Dün akşam 60.dakikaya kadar Fenerbahçeli bir çok oyuncu görüntüsü ligi bitirmişler tarzındaydı. Net olan penaltılara,ofsayt olmayan gole hiç bir oyuncu itiraz bile etmiyordu.

Matematiksel olarak şampiyonluk şansı olan ancak ruhen bedenen bunu hiç göstermeyen Fenerbahçe birçok kişinin söylediği gibi artık varmısın yokmusun maçlarına çıkıyor, bir umut bekliyordu. Ancak, başkanı bile toplantıda seneye kesin şampiyon olacağız sloganını tekrarlamıştı.

Kayserispor maçı başlangıcı gibi,oyun kuramayan pas hataları ile başlayan sarı lacivertliler bu sene yediği gollerin aynısından bir tane daha yemişti.Ceza sahası dışından vurulan her top gol olarak sonuçlanıyordu.

Selçuk İnan takımı,orta sahada aldığı her topu istediği gibi rakip ceza alanına götürüp idman havasında şutlar çıkarıyor, sarı lacivertli defans oyuncular onları izlemeyi tercih ediyorlardı. Maxim - Ndiaye- Ogün üçlüsü, İsmail Yüksek, Fred karşısında üstünlüğü ele geçirmiş,temaslı oyunu da iyi oynuyordu. Şampiyonluğa oynayan bir takım ilk şutunu 32.dakikada onuda duran toptan bulabiliyordu. Sosyal medyada, saha dışında uçan kaçan olarak anlatılan Fenerbahçe yine bir ilk yarıyı boşa geçiriyordu.

Erman Toroğlu: Fenerbahçe neresinden tutsan elinde kalıyor. Fenerbahçeli oyuncular kendi arkadaşlarının ne yaptıklarını bilmiyorlar ki rakip takımı çözsünler.

Aynen çok doğru bir tespitti, Çağlar, kaleci İrfan'ın yanından ayrılmıyor, Fred- İsmail ile oynamayı unutmuş, İrfan Can istekli ama son vuruşlarında amatördü. Çorba olan oyunun tadı yoktu.

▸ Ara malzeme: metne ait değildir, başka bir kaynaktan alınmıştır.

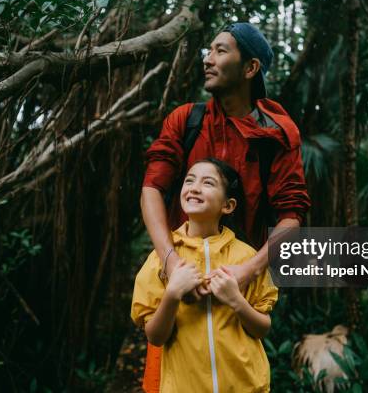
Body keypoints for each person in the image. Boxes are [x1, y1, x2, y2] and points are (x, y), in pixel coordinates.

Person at [140, 22, 311, 391]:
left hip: (236, 290)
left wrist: (247, 271)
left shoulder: (278, 133)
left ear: (250, 68)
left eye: (220, 51)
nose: (208, 59)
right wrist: (170, 263)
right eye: (209, 50)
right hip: (180, 287)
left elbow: (291, 215)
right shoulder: (187, 120)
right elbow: (152, 188)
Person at [132, 158, 278, 392]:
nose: (194, 187)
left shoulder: (247, 258)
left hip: (246, 386)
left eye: (208, 183)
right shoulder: (161, 259)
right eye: (189, 180)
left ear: (228, 205)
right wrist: (172, 294)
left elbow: (262, 329)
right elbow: (155, 337)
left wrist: (236, 300)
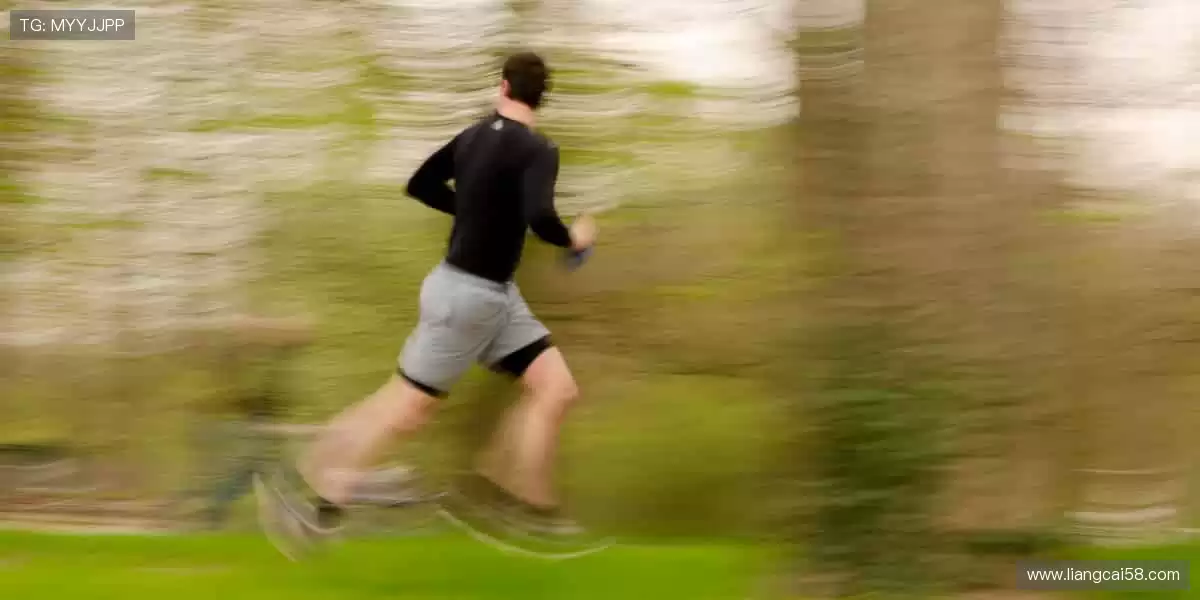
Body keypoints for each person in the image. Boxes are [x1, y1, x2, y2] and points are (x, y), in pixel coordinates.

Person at [254, 51, 598, 556]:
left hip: (494, 298)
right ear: (541, 98)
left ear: (502, 87)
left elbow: (420, 184)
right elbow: (542, 219)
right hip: (469, 298)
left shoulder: (473, 136)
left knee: (556, 389)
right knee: (403, 409)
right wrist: (576, 239)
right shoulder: (539, 149)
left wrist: (475, 209)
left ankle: (522, 507)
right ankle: (317, 497)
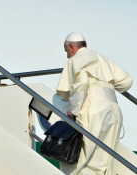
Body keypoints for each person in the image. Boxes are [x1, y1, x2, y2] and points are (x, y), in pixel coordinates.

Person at [56, 32, 133, 175]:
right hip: (113, 110)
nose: (67, 55)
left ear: (72, 47)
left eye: (66, 51)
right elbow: (126, 82)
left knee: (82, 159)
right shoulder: (104, 60)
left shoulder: (75, 60)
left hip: (92, 110)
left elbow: (82, 82)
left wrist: (73, 110)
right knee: (104, 160)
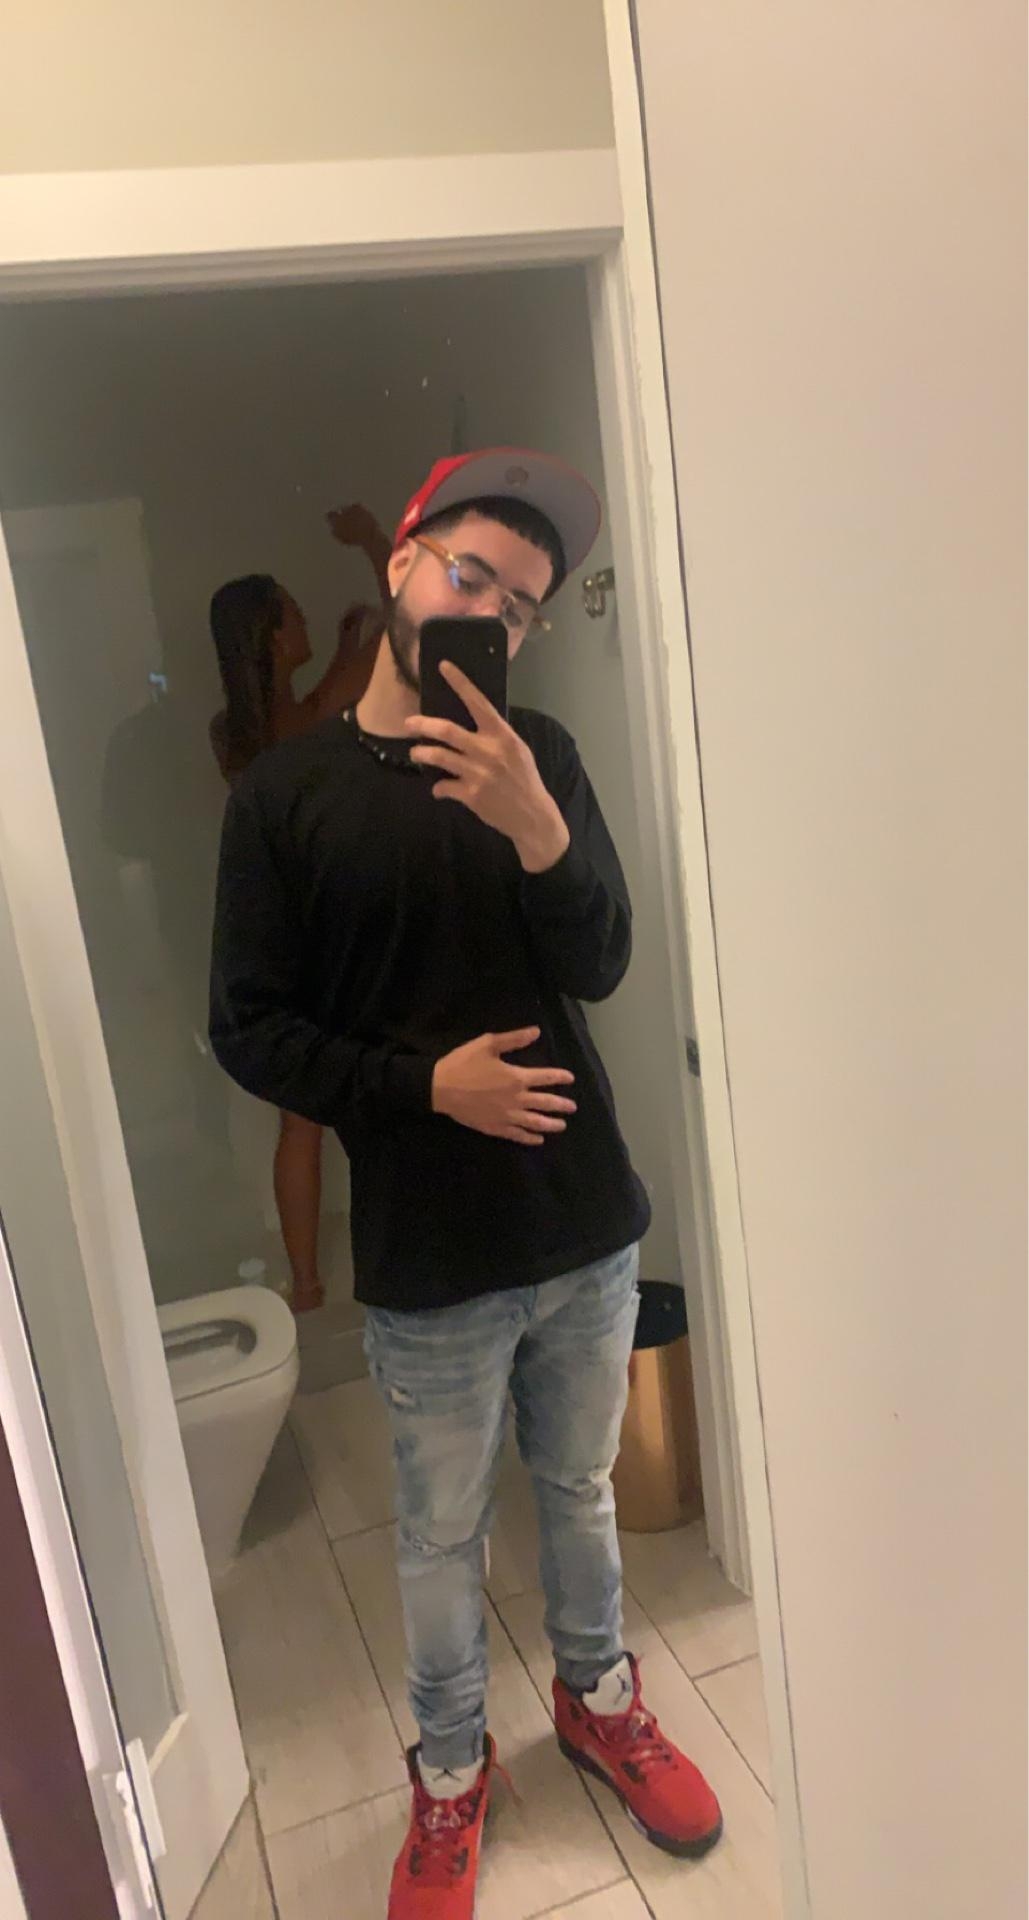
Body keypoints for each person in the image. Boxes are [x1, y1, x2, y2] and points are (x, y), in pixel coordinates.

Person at [209, 449, 723, 1917]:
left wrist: (540, 829)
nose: (489, 611)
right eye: (469, 575)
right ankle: (449, 1769)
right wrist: (425, 1087)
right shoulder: (285, 795)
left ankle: (598, 1699)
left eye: (520, 603)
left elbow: (601, 959)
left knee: (579, 1488)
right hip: (431, 1251)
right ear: (402, 564)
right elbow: (248, 1027)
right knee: (439, 1536)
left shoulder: (540, 753)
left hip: (583, 1225)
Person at [208, 512, 387, 1309]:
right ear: (275, 639)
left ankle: (306, 1283)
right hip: (338, 925)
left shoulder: (230, 732)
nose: (306, 618)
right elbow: (407, 627)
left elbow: (304, 710)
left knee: (299, 1124)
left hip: (283, 934)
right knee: (386, 1095)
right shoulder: (312, 714)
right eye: (293, 613)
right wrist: (375, 542)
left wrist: (343, 654)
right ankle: (391, 1264)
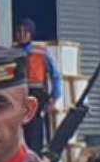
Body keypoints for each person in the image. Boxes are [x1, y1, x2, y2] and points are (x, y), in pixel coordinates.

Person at [13, 19, 63, 153]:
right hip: (17, 95)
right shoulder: (11, 53)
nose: (22, 35)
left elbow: (55, 75)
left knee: (35, 134)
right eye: (19, 31)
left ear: (31, 34)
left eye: (25, 32)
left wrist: (55, 97)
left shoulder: (41, 52)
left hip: (36, 95)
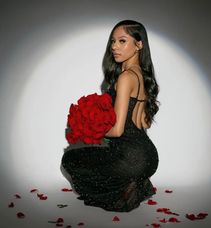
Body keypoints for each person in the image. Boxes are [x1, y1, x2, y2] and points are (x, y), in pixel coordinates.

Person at [61, 19, 160, 212]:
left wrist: (88, 129)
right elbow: (145, 123)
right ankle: (135, 183)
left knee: (70, 160)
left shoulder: (125, 78)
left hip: (129, 159)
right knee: (88, 157)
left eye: (122, 41)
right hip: (149, 157)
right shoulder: (143, 75)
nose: (114, 46)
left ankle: (125, 190)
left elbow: (117, 131)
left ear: (139, 44)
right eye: (113, 41)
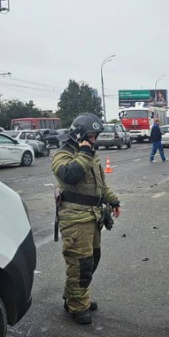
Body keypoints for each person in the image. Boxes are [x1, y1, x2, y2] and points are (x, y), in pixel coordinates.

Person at [52, 113, 121, 324]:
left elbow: (100, 183)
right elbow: (69, 175)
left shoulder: (90, 154)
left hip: (92, 216)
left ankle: (74, 294)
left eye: (95, 136)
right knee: (80, 263)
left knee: (92, 260)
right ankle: (77, 305)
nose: (94, 140)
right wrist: (83, 152)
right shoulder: (63, 155)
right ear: (80, 135)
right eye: (91, 136)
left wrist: (113, 200)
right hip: (75, 218)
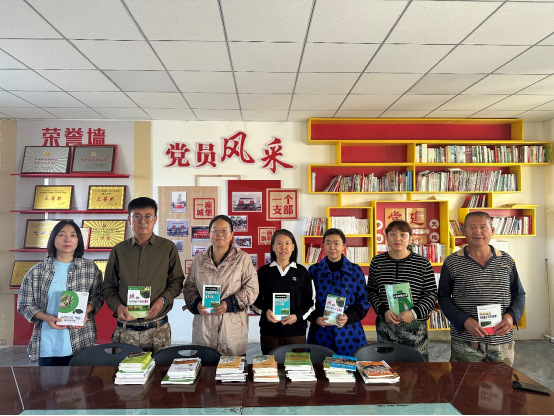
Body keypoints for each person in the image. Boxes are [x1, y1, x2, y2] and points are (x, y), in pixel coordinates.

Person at [439, 212, 526, 367]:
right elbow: (443, 297)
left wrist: (511, 317)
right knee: (465, 380)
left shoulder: (506, 259)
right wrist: (464, 320)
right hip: (466, 340)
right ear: (464, 231)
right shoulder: (452, 262)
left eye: (483, 227)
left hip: (501, 339)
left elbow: (518, 293)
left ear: (492, 230)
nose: (477, 232)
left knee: (501, 380)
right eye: (472, 227)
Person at [102, 197, 185, 353]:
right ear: (129, 219)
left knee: (159, 368)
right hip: (126, 330)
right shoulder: (119, 250)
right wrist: (118, 306)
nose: (142, 221)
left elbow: (177, 282)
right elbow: (108, 287)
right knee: (123, 369)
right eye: (137, 216)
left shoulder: (167, 248)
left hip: (158, 330)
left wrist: (163, 300)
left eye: (148, 216)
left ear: (155, 219)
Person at [17, 220, 103, 366]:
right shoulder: (37, 271)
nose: (67, 239)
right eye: (62, 235)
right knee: (48, 380)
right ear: (53, 239)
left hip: (81, 340)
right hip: (49, 343)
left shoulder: (90, 268)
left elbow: (98, 297)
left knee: (82, 381)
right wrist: (46, 317)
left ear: (78, 240)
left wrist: (85, 311)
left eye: (73, 235)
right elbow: (24, 304)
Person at [183, 215, 259, 357]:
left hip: (232, 331)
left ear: (232, 234)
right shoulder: (199, 259)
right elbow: (189, 287)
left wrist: (228, 304)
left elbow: (252, 288)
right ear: (209, 233)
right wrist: (197, 303)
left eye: (224, 231)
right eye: (215, 230)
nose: (220, 235)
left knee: (232, 369)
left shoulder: (243, 259)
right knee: (204, 368)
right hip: (204, 329)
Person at [366, 220, 437, 361]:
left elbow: (431, 294)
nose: (397, 238)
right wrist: (383, 311)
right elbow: (372, 291)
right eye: (392, 234)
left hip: (415, 327)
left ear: (410, 238)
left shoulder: (423, 263)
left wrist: (414, 313)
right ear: (386, 237)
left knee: (416, 367)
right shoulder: (377, 262)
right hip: (386, 325)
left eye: (403, 235)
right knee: (386, 365)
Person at [307, 228, 370, 356]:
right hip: (320, 332)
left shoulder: (355, 270)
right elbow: (306, 300)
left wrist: (349, 317)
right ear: (323, 245)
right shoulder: (314, 270)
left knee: (349, 367)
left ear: (344, 246)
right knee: (319, 366)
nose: (332, 247)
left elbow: (363, 300)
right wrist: (315, 318)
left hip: (350, 333)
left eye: (336, 243)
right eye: (328, 243)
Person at [252, 230, 315, 355]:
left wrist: (297, 316)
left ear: (293, 247)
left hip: (296, 332)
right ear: (273, 247)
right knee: (271, 365)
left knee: (296, 366)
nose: (283, 247)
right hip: (270, 332)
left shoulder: (302, 272)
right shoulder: (263, 272)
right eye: (279, 243)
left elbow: (310, 302)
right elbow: (253, 299)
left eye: (287, 243)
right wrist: (265, 311)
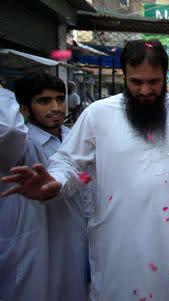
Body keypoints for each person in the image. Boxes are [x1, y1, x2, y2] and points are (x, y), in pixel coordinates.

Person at [2, 39, 169, 301]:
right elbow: (70, 163)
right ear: (124, 76)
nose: (145, 90)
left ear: (165, 76)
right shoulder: (97, 114)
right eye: (136, 82)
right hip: (120, 244)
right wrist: (54, 183)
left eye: (153, 81)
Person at [0, 72, 89, 300]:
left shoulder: (73, 137)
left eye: (60, 99)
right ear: (24, 109)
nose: (56, 107)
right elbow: (9, 129)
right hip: (36, 242)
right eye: (44, 101)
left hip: (77, 237)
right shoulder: (22, 145)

İsmail - El Nesyri değişikliği sonrası oyun hareketlenmeye başlamış, sahada hırslı olan oyuncuyu bulmak zordu. Faslı oyuncu buna en yakın adaydı. Gol atmış verilmemiş, sonrasında penaltı alarak takıma beraberliği getirtmişti. Tadic - Dzeko golü halı sahada atılan gol kadar rahattı. Fred çabaları ile gelen gol,rüzgarı dört dakika içerisinde farklı estirmeye başlamıştı. Sarı Lacivertliler sezon başından beri bunları iyi yapıyor, oyunu rahat, bilinçli, disiplin içerisinde oynadığı zaman rakibini dakikasında çökerte biliyordu.

Gaziantepspor, yenen goller sonrası oyuna üç değişiklik ile müdahale yaptı, Mourinho ise her zaman yaptığı şeklini yaparak, forvet oyuncusunu çıkarıp defansa önlem aldı.

Sonuca bakıldığında, kendi evinde zor yenilen, zor gol yiyen bir takıma karşı alınmış galibiyet. Ancak Fenerbahçe'yi anlamak çok zor bir yarı öyle, diğer yarı böyle.